### [TASK DETAILS]
Where an entry below contains an image, skip the image and copy the rest exactly.

RECORDS FOR THIS TASK Block Start

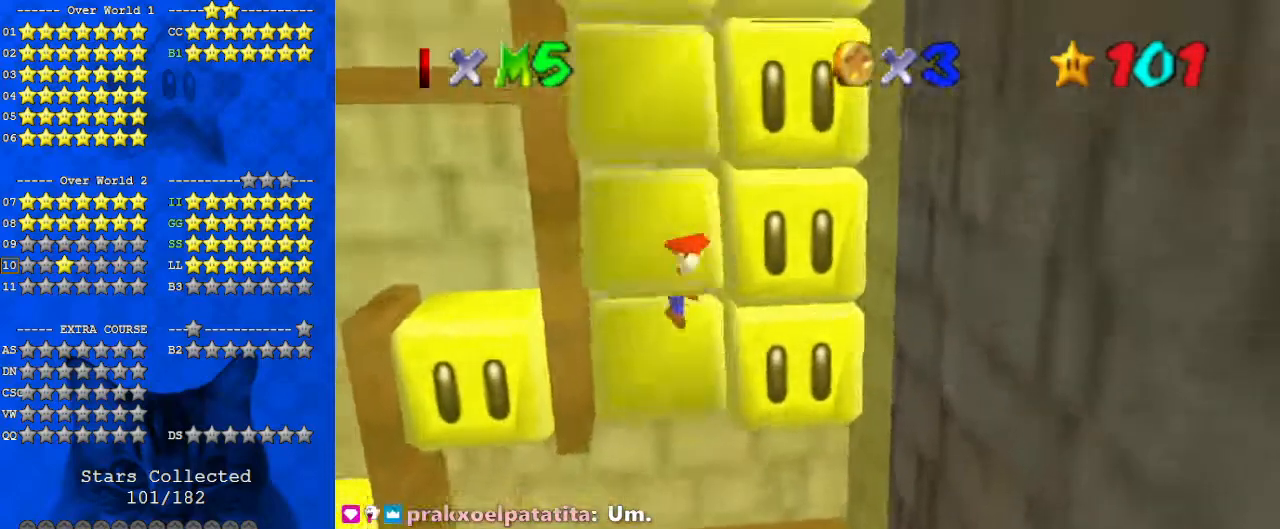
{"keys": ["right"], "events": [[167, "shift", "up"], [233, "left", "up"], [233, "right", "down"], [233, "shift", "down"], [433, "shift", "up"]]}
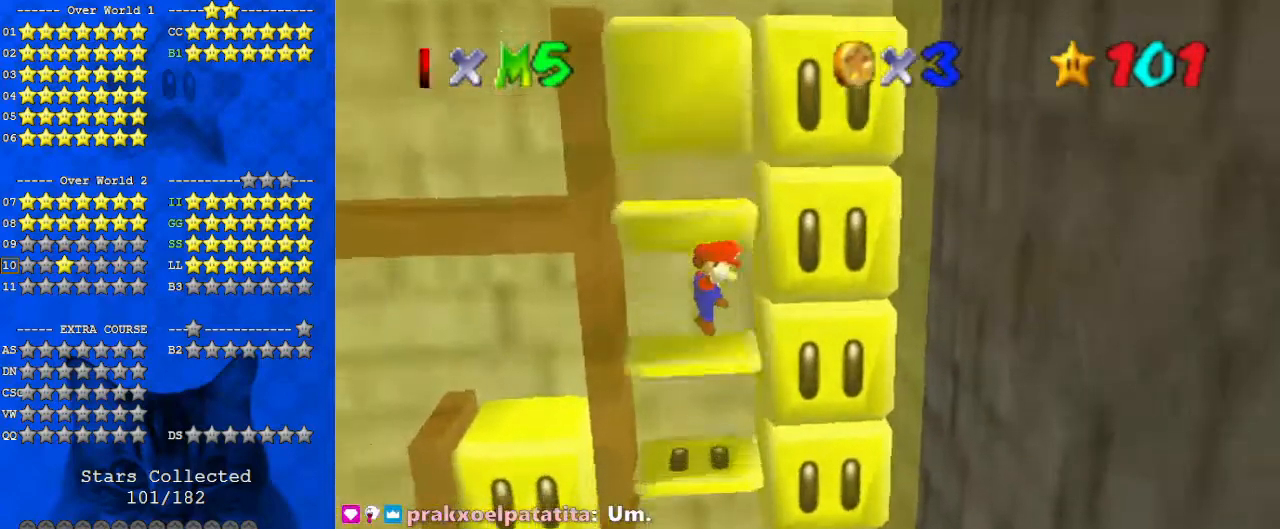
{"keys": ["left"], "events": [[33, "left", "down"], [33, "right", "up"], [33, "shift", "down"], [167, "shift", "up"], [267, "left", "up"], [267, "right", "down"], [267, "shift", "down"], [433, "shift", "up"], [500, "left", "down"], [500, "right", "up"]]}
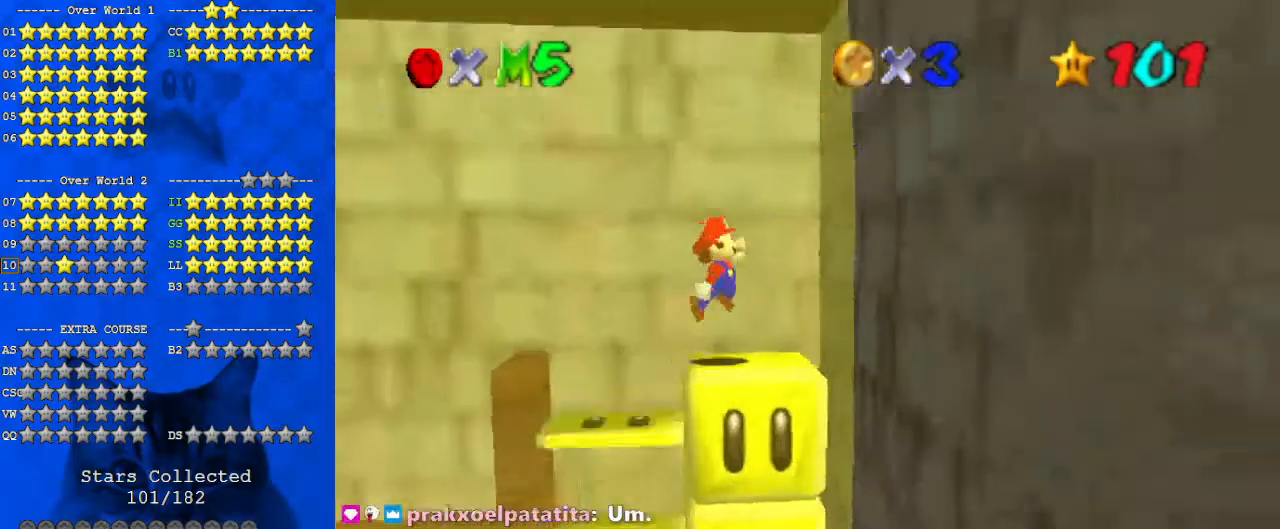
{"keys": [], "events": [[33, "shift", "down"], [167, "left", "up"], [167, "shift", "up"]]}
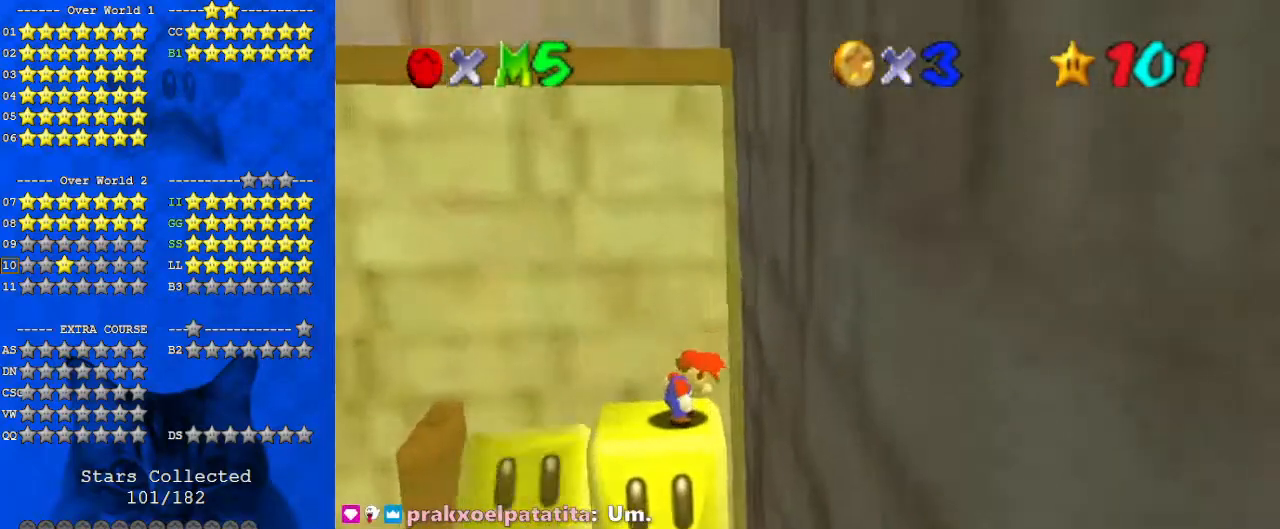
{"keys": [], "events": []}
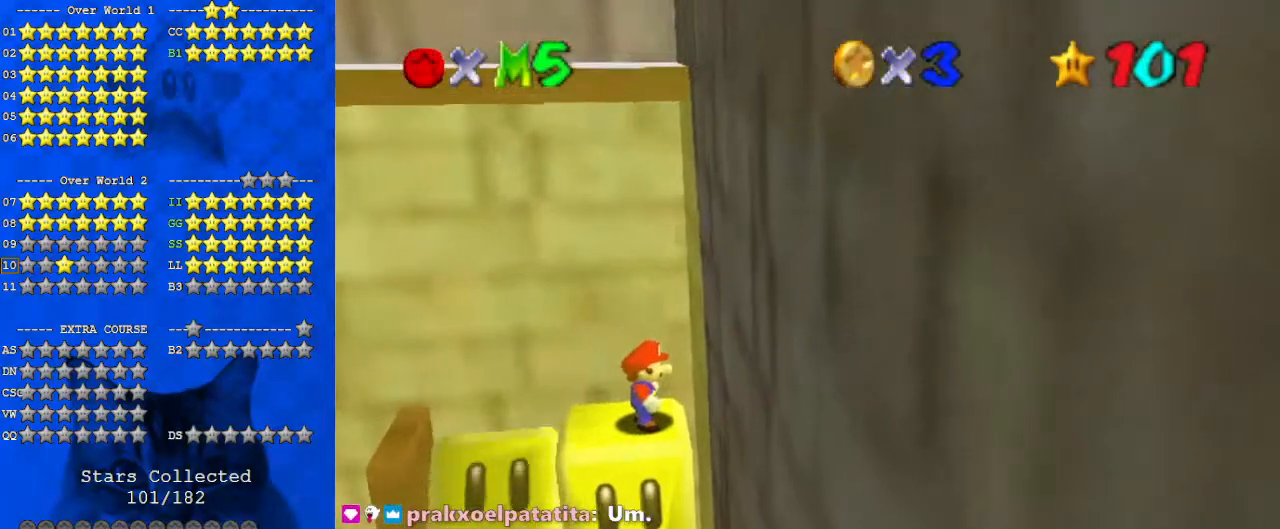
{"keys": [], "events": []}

RECORDS FOR THIS TASK Block End

### [OUTPUT BELOW]
{"keys": ["right"], "events": [[167, "shift", "up"], [233, "left", "up"], [233, "right", "down"], [233, "shift", "down"], [433, "shift", "up"]]}
{"keys": ["left"], "events": [[33, "left", "down"], [33, "right", "up"], [33, "shift", "down"], [167, "shift", "up"], [267, "left", "up"], [267, "right", "down"], [267, "shift", "down"], [433, "shift", "up"], [500, "left", "down"], [500, "right", "up"]]}
{"keys": [], "events": [[33, "shift", "down"], [167, "left", "up"], [167, "shift", "up"]]}
{"keys": [], "events": []}
{"keys": [], "events": []}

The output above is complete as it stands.